January 12, 2006

The staff of the Committee on Open Government is authorized to issue advisory opinions. The ensuing staff advisory opinion is based solely upon the facts presented in your correspondence.


We are in receipt of your December 21, 2005 request for an advisory opinion concerning the application of the Freedom of Information Law to requests for records relating to your child and other students, made to the Marcellus School District. Your request, for copies of correspondence between one group of parents and District was denied, despite your joint request with parents of all but one of the students involved. We are in agreement with the District’s denial of your request and offer the following comments in that regard.

By way of background, as a general matter, the Freedom of Information Law is based upon a presumption of access. Stated differently, all records of an agency are available, except to the extent that records or portions thereof fall within one or more grounds for denial appearing in §87(2)(a) through (i) of the Law.

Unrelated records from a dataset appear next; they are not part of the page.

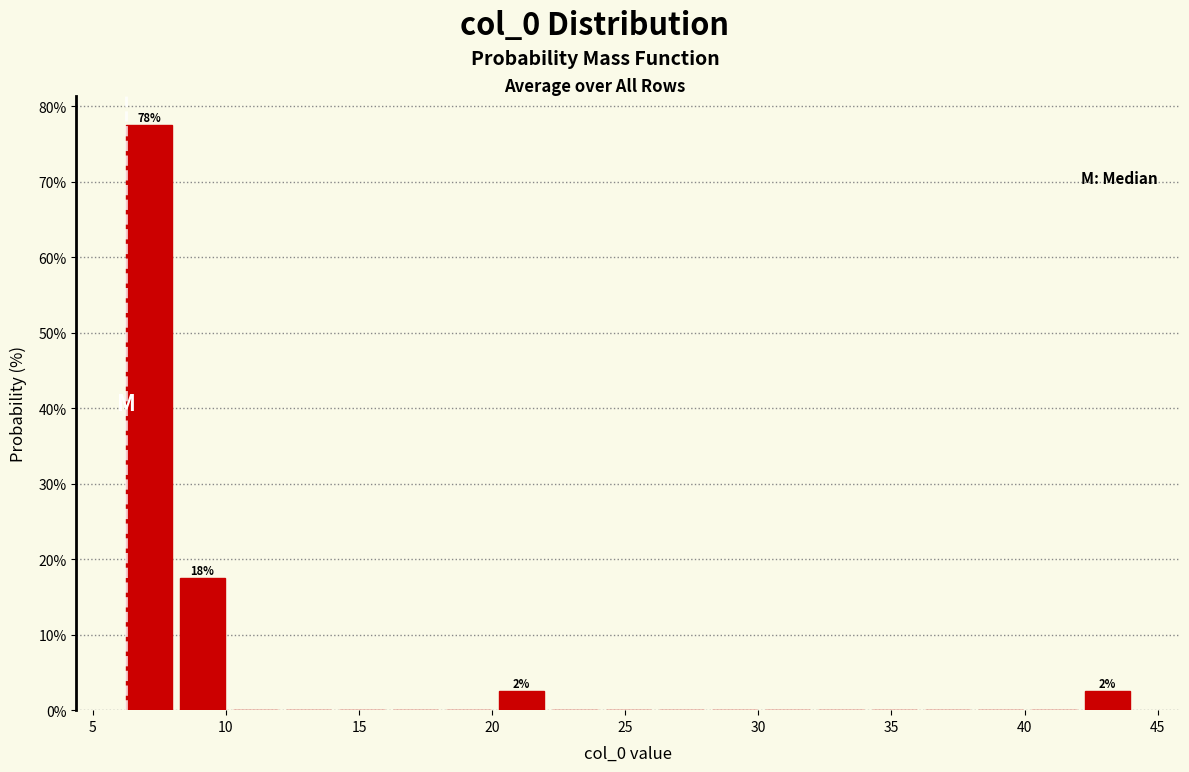

Read against the x-axis, roughly where is the centre of the tallest bar?

7.0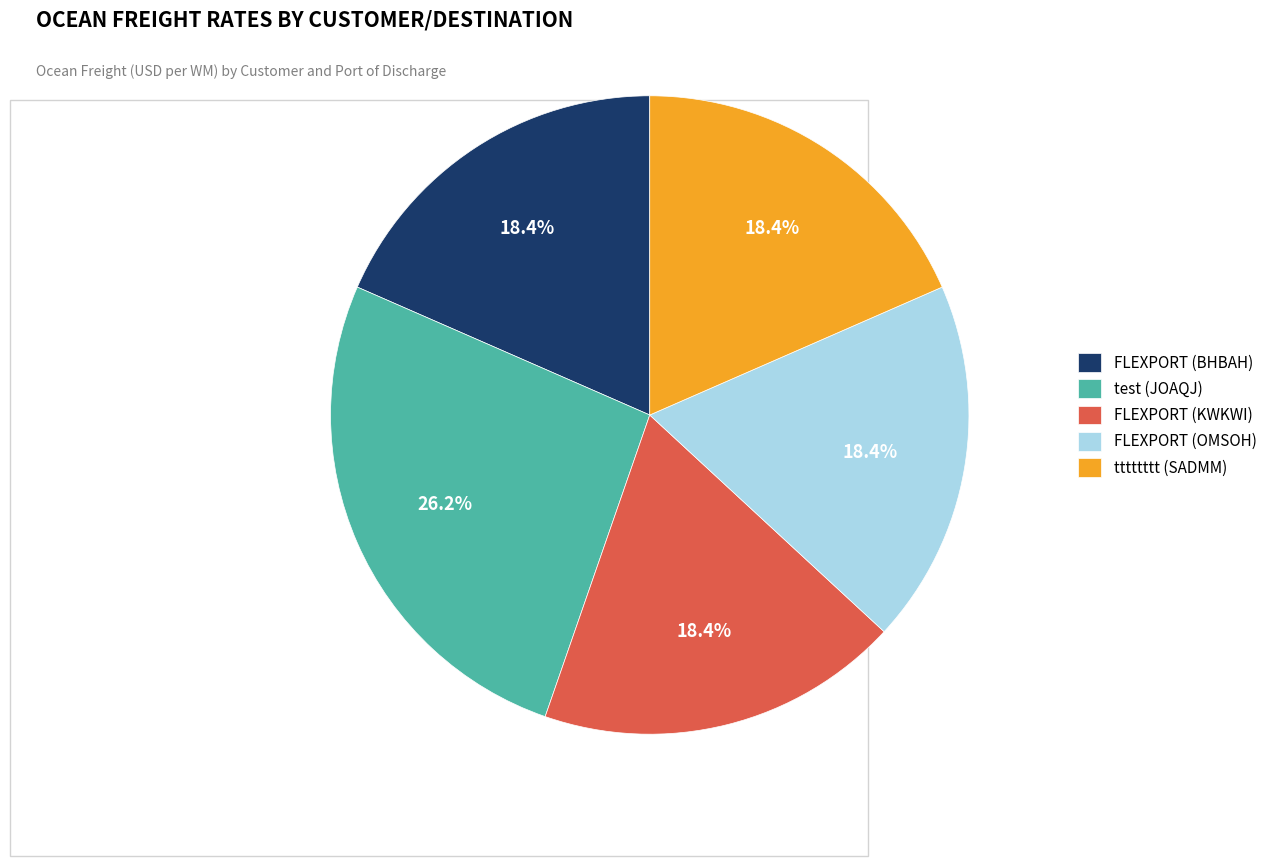

Which category has the biggest portion of the pie?

test (JOAQJ)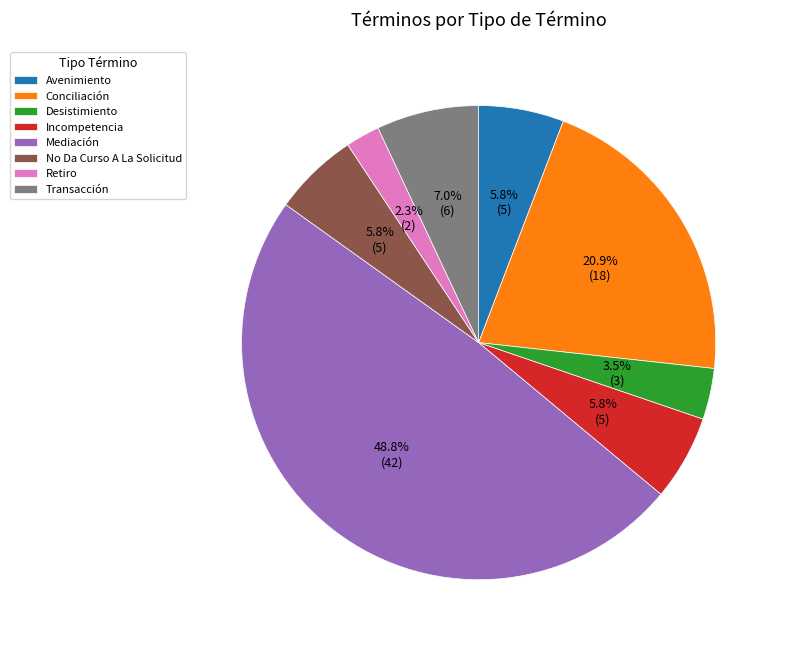

Which category has the biggest portion of the pie?

Mediación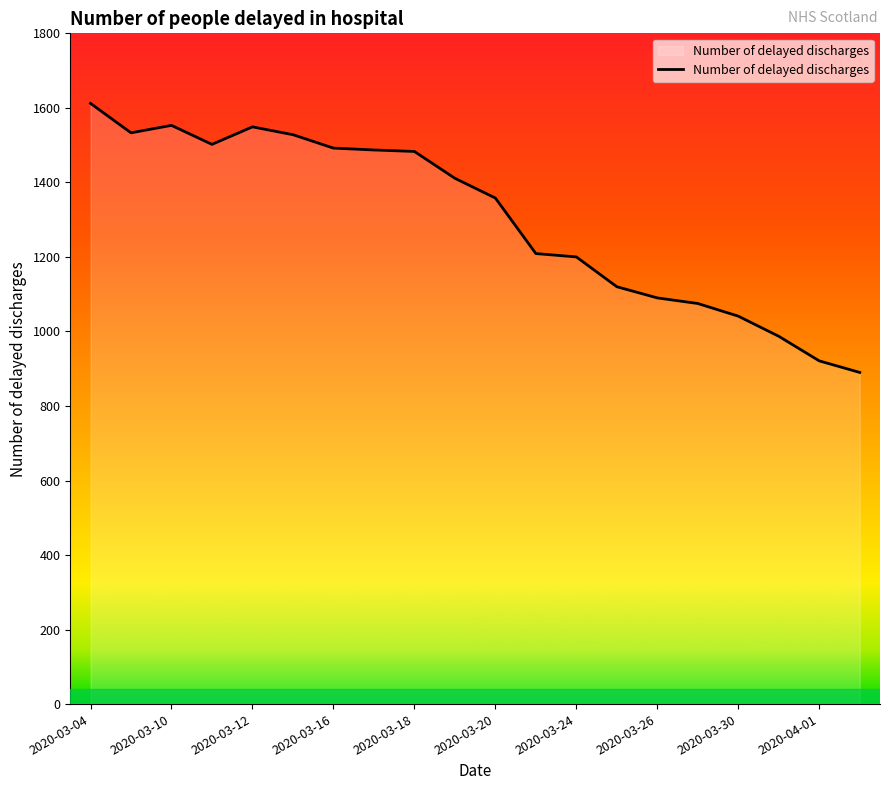

What is the greatest value displayed?

1612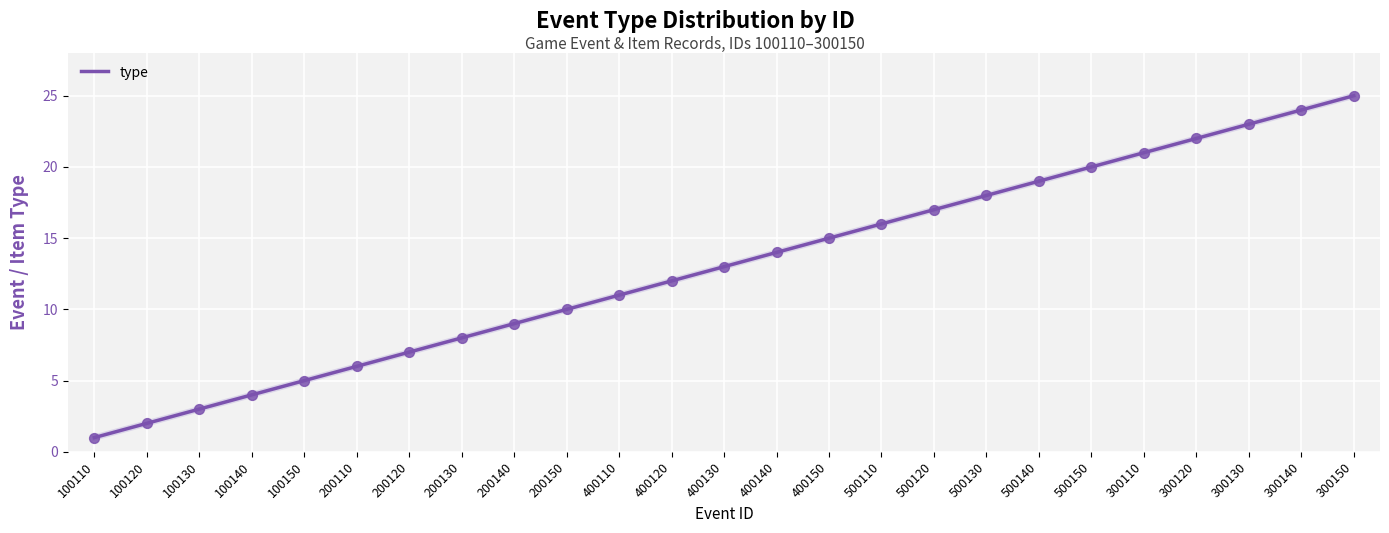

Which has a higher value, 200120 or 400120?

400120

Relevant is the first ground for denial, §87(2)(a), which pertains to records that "are specifically exempted from disclosure by state or federal statute." One such statute is the federal Family Educational Rights and Privacy Act ("FERPA", 20 USC §1232g). The focal point of FERPA is the protection of privacy of students. It provides, in general, that any "education record", a term that is broadly defined, that is personally identifiable to a particular student or students is confidential, unless the parents of students under the age of eighteen waive the right to confidentiality, or unless a student eighteen years or over similarly waives his or her right to confidentiality. The regulations promulgated under FERPA define the phrase "personally identifiable information" to include:

"(a)The student's name;
(b)The name of the student's parents or other family
(c)The address of the student or student's family;
(d)A personal identifier, such as the student's social security number or student number;
(e)A list of personal characteristics that would make the student's identity easily traceable; or
(f)Other information that would make the student's identity easily traceable" (34 CFR § 99.3).

Based upon the foregoing, references to students' names, parents’ names, or other aspects of records that would make a student's identity easily traceable must in our view be withheld in order to comply with federal law unless, in the context of the facts presented, the parents of all the identifiable students waive confidentiality.

Consequently, insofar as the records you describe are communications between parents and the District that would identify a student other than those of parents who have signed on to your joint request, it is our opinion that the District must withhold the records.
We hope this helps to clarify your understanding of the matter.